The leap from single-variable calculus to multivariable calculus is the largest conceptual jump in the book. New objects appear: surfaces in 3D, vector fields, partial derivatives, gradients, multiple integrals. New ideas appear: that a derivative is best understood as a linear approximation (a fact that was already true in single-variable calculus, but became visible only in multivariable). That the gradient points in the direction of steepest ascent. That optimization in multiple variables looks for "saddle points" as well as peaks and valleys. That changing coordinates affects integrals through a "Jacobian" factor.

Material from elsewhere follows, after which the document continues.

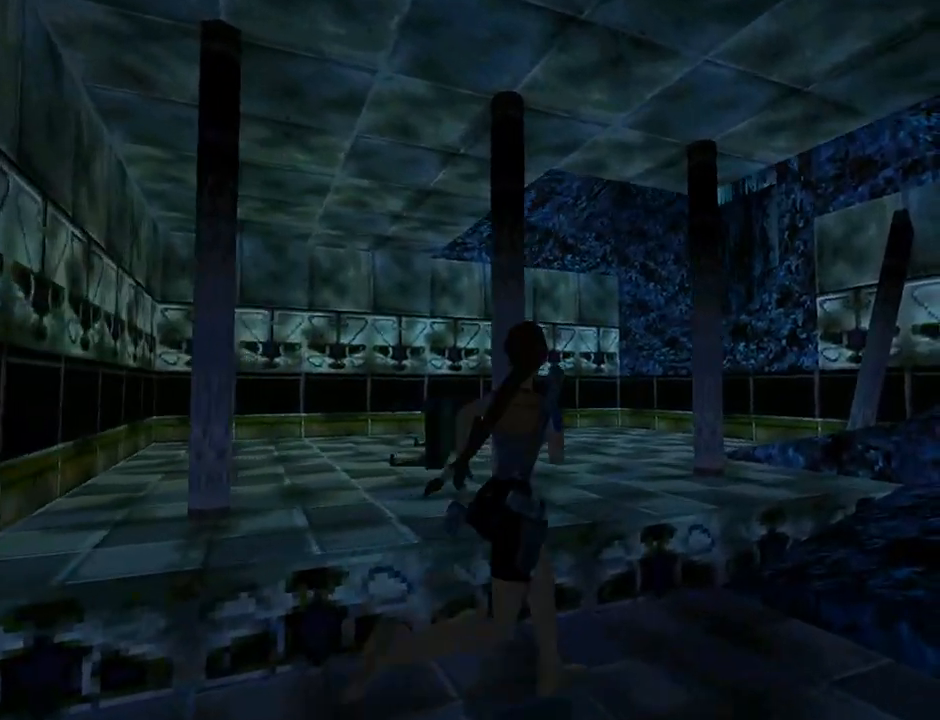
{"buttons": ["DPAD_UP", "DPAD_LEFT"], "left_stick": "center", "events": [[300, "DPAD_LEFT", "down"], [300, "L1", "up"]]}
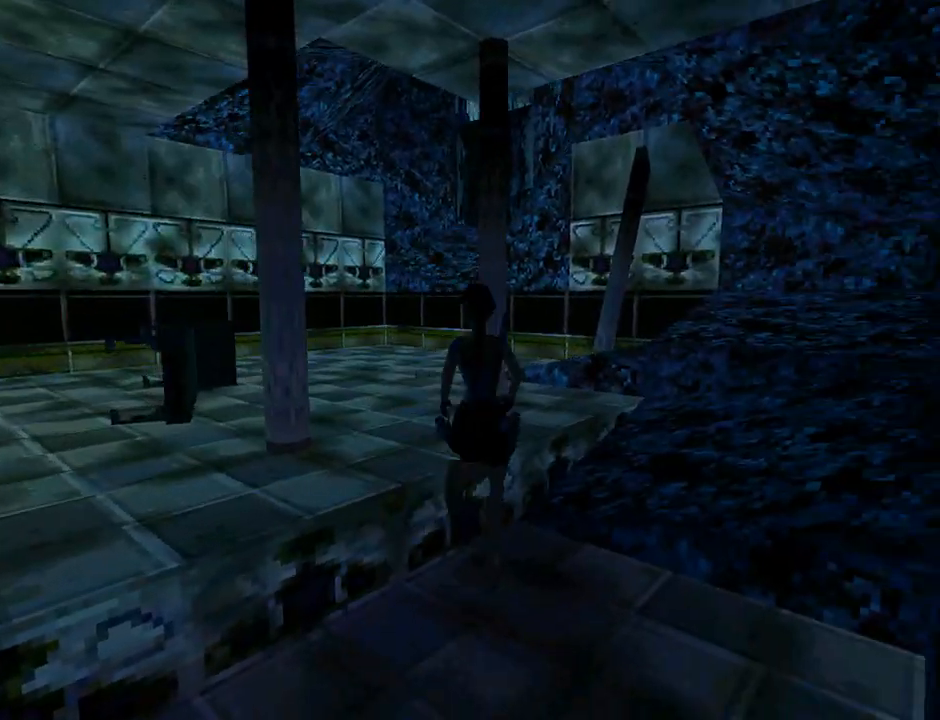
{"buttons": ["DPAD_UP"], "left_stick": "center", "events": [[433, "DPAD_LEFT", "up"]]}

This is also where calculus meets modern machine learning, modern physics, and modern engineering most directly. The gradient descent algorithm that trains every neural network in the world is multivariable calculus. The Maxwell equations of electromagnetism, the Schrödinger equation of quantum mechanics, the Navier-Stokes equations of fluid flow, the heat equation, the wave equation — all are multivariable calculus.
What This Part Covers
-
Chapter 28 — Vector-Valued Functions and Space Curves. Functions $\mathbf{r}(t)$ that trace curves in 3D. Velocity, acceleration, arc length, curvature. The bridge from single-variable to multivariable.
-
Chapter 29 — Functions of Several Variables. Functions $f(x, y)$ and $f(x, y, z)$. Graphs (surfaces), level curves (contour maps), partial derivatives, tangent planes.
-
Chapter 30 — The Multivariable Chain Rule, Gradient, and Directional Derivatives. The gradient $\nabla f$ — the direction of steepest ascent. Directional derivatives. Full development of the gradient-descent anchor. Gradient descent for training neural networks.
-
Chapter 31 — Optimization in Several Variables. Critical points, the second derivative test for surfaces, Lagrange multipliers for constrained optimization. Applications: utility maximization, optimal design, maximum likelihood estimation.
-
Chapter 32 — Multiple Integrals. Double and triple integrals. Iterated integrals via Fubini's theorem. Polar, cylindrical, and spherical coordinates. Climax of the area-under-the-normal-curve anchor: we finally compute $\int_{-\infty}^\infty e^{-x^2}\,dx = \sqrt{\pi}$.
-
Chapter 33 — Change of Variables and Jacobians. The general substitution rule for multiple integrals. Why polar/cylindrical/spherical work. Probability density transformations.
What You Should Be Able to Do by the End of Part VI
- Visualize a function $f(x, y)$ as a surface and as a contour plot
- Compute partial derivatives and gradients fluently
- Apply the multivariable chain rule
- Find critical points and classify them (max, min, saddle)
- Solve constrained optimization problems via Lagrange multipliers
- Set up and evaluate double and triple integrals in Cartesian, polar, cylindrical, and spherical coordinates
- Implement gradient descent in Python to minimize a function
Why This Part Matters
Single-variable calculus is the version most students remember and most textbooks emphasize. But multivariable calculus is the version that matters for almost every modern application. Gradient descent — the engine of deep learning — is multivariable calculus, not single-variable. The integral that defines a probability distribution over $\mathbb{R}^n$ is multivariable. The equations of physics that describe the universe at every scale are multivariable.
The conceptual leap is real, but the payoff is enormous. By the end of Part VI you will understand why training a neural network works (gradient descent on a high-dimensional loss surface), how the normal distribution gets its $\sqrt{2\pi}$ factor (a polar-coordinate trick), and what it means for a function of three variables to have a saddle point (it can be increasing in one direction and decreasing in another).
Part VI is also where the book gets visual in a new way. Surfaces in 3D, gradient fields, contour plots, saddle points — these are inherently graphical objects, and the chapter draws on matplotlib's 3D capabilities heavily. The pictures here are not decoration. They are the content.